Enterprises are expected to explore infusing the major Third Platform technologies as the deluge of technology causes Indonesia to hit an inflection point of IT adoption.
 
Indonesia's on-going push towards heightened foreign direct investment (FDI) into the country is causing an inadvertent spill-over impact that is pushing local businesses to utilise ICT as a basic necessity of their business. As the economy continues to chart a GDP (gross domestic product) growth of above 5%, the building blocks and fundamentals of ICT are being established.
 
However, many of these transformative values are applicable mostly to the large enterprises as IDC estimates that the SME segment will continue to flounder as buying behaviour and attitude to ICT will not change dramatically.
 
While the SME segment will be cornered into the need to adopt ICT services by strategic overseas partners or large conglomerates, IDC anticipates the majority of this segment will remain unchanged as vendor strategies penetrating into this segment continue to be flawed, as particular Indonesian SME nuances and attitudes are not acknowledged.
 
Thailand
 
In 2014, ICT spending growth in the kingdom will grow by 6.2% year-on-year, decelerating from the 9.8% growth registered in 2013.
 
Current political tensions are adversely affecting ICT spending, with government-related ICT spending – taking up at least 40% of total in the past years – slowing down in several categories.
 
Government spending has not completely gone away however, with some large ministry-level initiatives still being completed.
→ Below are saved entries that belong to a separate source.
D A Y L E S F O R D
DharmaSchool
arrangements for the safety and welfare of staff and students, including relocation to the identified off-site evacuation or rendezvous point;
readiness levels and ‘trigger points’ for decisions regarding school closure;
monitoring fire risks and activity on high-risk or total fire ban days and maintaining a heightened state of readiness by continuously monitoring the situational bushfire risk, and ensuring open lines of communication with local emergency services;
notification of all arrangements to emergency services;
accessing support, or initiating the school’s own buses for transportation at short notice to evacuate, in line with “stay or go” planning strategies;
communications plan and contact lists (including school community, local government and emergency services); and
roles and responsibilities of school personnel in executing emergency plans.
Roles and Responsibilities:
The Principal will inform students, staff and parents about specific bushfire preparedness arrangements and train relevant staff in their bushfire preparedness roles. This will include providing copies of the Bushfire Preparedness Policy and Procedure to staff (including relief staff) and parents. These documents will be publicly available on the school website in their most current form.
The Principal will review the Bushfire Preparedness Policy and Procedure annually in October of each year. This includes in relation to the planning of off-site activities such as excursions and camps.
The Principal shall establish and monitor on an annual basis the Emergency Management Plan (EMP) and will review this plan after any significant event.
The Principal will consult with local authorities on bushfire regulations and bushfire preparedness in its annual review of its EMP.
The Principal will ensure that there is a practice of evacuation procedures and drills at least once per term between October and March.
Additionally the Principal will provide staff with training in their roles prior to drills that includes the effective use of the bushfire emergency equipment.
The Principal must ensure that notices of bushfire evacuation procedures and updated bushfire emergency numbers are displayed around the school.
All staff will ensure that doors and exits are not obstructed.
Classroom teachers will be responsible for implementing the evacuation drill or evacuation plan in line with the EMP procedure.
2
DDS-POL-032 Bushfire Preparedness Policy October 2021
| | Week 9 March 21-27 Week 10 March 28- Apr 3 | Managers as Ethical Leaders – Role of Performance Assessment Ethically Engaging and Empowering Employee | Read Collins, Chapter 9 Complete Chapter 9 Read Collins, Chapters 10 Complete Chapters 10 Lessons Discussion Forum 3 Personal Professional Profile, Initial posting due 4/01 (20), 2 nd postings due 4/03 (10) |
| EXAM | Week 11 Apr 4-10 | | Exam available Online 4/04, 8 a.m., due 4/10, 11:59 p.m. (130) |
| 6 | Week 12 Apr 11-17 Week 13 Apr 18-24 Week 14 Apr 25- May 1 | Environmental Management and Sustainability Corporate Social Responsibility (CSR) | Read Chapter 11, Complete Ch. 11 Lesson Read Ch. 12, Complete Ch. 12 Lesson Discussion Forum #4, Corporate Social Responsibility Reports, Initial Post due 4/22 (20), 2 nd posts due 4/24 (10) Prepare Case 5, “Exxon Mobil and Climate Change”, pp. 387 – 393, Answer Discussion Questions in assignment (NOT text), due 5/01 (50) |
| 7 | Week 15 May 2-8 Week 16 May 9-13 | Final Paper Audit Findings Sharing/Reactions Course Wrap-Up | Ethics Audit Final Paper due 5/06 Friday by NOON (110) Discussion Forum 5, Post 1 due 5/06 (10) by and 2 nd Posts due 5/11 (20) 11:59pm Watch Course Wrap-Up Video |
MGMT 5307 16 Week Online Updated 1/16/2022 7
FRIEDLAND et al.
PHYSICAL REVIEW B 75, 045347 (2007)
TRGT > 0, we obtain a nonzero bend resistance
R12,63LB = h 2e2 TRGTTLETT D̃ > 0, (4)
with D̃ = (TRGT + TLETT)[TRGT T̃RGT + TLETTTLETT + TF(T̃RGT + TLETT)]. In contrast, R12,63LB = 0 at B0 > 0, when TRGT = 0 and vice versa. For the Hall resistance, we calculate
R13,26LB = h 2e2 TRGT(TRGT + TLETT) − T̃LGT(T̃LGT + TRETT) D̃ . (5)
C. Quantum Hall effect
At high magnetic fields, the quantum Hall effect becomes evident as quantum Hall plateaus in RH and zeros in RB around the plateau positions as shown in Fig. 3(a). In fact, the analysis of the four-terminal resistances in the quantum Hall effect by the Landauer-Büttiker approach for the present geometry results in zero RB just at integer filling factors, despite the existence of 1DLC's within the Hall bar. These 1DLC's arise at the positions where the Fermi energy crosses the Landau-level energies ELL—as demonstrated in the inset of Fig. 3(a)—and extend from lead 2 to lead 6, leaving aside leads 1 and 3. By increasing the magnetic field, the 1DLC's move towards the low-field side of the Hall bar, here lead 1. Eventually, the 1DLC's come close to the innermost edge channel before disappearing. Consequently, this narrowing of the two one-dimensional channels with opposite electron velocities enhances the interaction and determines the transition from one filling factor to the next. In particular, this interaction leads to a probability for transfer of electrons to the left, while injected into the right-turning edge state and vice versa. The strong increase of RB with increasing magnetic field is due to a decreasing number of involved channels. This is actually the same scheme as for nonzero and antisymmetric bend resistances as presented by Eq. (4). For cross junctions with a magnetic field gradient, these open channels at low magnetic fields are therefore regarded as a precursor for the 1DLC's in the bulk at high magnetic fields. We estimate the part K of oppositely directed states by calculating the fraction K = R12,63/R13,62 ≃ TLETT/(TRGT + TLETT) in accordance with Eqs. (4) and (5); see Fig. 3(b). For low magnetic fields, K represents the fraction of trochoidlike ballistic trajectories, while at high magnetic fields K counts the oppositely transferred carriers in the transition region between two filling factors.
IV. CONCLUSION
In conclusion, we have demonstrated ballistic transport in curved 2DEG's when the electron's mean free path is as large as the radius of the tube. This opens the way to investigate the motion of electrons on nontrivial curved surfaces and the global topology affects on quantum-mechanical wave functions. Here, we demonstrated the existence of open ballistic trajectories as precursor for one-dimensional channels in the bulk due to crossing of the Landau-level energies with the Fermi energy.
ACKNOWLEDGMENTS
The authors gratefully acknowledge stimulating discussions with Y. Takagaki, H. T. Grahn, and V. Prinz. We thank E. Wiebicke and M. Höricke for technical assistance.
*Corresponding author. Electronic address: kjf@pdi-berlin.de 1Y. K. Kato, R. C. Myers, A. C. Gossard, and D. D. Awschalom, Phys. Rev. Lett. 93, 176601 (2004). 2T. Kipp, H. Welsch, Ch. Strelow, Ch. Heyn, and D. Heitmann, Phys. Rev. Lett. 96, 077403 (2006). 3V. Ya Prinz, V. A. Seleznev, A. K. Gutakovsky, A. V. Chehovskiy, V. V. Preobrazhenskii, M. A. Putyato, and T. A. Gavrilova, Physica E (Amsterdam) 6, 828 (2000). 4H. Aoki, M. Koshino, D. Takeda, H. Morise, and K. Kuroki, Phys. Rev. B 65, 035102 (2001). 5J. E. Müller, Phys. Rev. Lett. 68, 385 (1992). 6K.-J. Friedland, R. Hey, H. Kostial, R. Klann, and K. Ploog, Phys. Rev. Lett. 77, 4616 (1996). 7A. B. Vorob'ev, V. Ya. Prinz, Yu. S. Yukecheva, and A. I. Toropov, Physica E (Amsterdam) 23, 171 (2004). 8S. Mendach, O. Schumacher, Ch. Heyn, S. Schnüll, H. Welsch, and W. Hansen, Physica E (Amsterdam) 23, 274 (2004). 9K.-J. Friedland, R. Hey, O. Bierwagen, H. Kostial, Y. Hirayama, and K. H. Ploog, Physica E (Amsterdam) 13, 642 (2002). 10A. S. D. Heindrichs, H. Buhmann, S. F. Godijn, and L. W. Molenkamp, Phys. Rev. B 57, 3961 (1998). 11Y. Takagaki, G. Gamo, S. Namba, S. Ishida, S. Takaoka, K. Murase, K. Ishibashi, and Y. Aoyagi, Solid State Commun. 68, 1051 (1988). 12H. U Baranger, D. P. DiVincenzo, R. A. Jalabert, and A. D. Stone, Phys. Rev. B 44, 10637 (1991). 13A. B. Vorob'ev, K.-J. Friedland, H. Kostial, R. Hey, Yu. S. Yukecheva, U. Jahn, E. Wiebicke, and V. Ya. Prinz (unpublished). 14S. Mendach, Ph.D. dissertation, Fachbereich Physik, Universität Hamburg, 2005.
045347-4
There are noteworthy projects in cloud computing, business process automation, and network infrastructure.
 
Other factors contributing to the slowdown: Rising household debt, weakening corporate and consumer sentiment, and the emergence of disruptive technologies that change IT strategies of Thai enterprises.
 
Fortunately, new drivers have emerged to drive enterprise investments in ICT. These include business continuity initiatives that have led to robust investments in data centres, infrastructure resiliency, and IT security.
 
The push towards third sites is a strong area of investment among banks, for example. The manufacturing sector continues to invest in resilient IT infrastructure as manufacturing and logistics operations expand in several industrial zones outside of Bangkok.
 
Furthermore, the emergence of Thailand as a hub for the Asean Economic Community (AEC), particularly for Myanmar and Laos, is also gaining momentum, making the kingdom a focal point for regional ICT investments.